Could you put every line of the records below into a JSON list of strings, one string per line, with blank lines left out?
===== Material provided
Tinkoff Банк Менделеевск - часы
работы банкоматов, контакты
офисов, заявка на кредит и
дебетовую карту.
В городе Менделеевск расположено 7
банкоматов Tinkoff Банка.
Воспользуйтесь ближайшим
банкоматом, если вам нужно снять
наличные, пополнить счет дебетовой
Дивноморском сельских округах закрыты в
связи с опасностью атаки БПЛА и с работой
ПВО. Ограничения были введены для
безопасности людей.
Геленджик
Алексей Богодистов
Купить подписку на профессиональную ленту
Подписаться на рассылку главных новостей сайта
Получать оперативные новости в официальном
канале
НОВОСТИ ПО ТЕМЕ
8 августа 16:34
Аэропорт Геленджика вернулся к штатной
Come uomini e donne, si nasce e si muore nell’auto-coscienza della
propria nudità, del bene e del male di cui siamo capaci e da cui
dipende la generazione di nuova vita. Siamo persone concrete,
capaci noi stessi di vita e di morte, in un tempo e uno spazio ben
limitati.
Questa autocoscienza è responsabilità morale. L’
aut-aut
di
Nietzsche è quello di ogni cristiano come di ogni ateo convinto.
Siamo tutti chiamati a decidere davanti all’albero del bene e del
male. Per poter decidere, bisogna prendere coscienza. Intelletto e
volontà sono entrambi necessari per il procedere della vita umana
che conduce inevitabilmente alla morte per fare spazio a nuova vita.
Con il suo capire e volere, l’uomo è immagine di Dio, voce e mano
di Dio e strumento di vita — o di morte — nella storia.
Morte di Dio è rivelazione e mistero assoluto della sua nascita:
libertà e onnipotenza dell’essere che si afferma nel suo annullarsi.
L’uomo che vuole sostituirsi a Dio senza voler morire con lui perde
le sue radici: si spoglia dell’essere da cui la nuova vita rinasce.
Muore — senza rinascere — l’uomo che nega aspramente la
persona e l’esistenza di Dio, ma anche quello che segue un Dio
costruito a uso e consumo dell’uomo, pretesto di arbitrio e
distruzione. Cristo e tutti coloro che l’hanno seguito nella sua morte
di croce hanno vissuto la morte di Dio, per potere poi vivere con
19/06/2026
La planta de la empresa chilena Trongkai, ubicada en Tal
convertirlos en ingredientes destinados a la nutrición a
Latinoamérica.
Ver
==========
Exercise solution
[
  "Tinkoff Банк Менделеевск - часы",
  "работы банкоматов, контакты",
  "офисов, заявка на кредит и",
  "дебетовую карту.",
  "В городе Менделеевск расположено 7",
  "банкоматов Tinkoff Банка.",
  "Воспользуйтесь ближайшим",
  "банкоматом, если вам нужно снять",
  "наличные, пополнить счет дебетовой",
  "Дивноморском сельских округах закрыты в",
  "связи с опасностью атаки БПЛА и с работой",
  "ПВО. Ограничения были введены для",
  "безопасности людей.",
  "Геленджик",
  "Алексей Богодистов",
  "Купить подписку на профессиональную ленту",
  "Подписаться на рассылку главных новостей сайта",
  "Получать оперативные новости в официальном",
  "канале",
  "НОВОСТИ ПО ТЕМЕ",
  "8 августа 16:34",
  "Аэропорт Геленджика вернулся к штатной",
  "Come uomini e donne, si nasce e si muore nell’auto-coscienza della",
  "propria nudità, del bene e del male di cui siamo capaci e da cui",
  "dipende la generazione di nuova vita. Siamo persone concrete,",
  "capaci noi stessi di vita e di morte, in un tempo e uno spazio ben",
  "limitati.",
  "Questa autocoscienza è responsabilità morale. L’",
  "aut-aut",
  "di",
  "Nietzsche è quello di ogni cristiano come di ogni ateo convinto.",
  "Siamo tutti chiamati a decidere davanti all’albero del bene e del",
  "male. Per poter decidere, bisogna prendere coscienza. Intelletto e",
  "volontà sono entrambi necessari per il procedere della vita umana",
  "che conduce inevitabilmente alla morte per fare spazio a nuova vita.",
  "Con il suo capire e volere, l’uomo è immagine di Dio, voce e mano",
  "di Dio e strumento di vita — o di morte — nella storia.",
  "Morte di Dio è rivelazione e mistero assoluto della sua nascita:",
  "libertà e onnipotenza dell’essere che si afferma nel suo annullarsi.",
  "L’uomo che vuole sostituirsi a Dio senza voler morire con lui perde",
  "le sue radici: si spoglia dell’essere da cui la nuova vita rinasce.",
  "Muore — senza rinascere — l’uomo che nega aspramente la",
  "persona e l’esistenza di Dio, ma anche quello che segue un Dio",
  "costruito a uso e consumo dell’uomo, pretesto di arbitrio e",
  "distruzione. Cristo e tutti coloro che l’hanno seguito nella sua morte",
  "di croce hanno vissuto la morte di Dio, per potere poi vivere con",
  "19/06/2026",
  "La planta de la empresa chilena Trongkai, ubicada en Tal",
  "convertirlos en ingredientes destinados a la nutrición a",
  "Latinoamérica.",
  "Ver"
]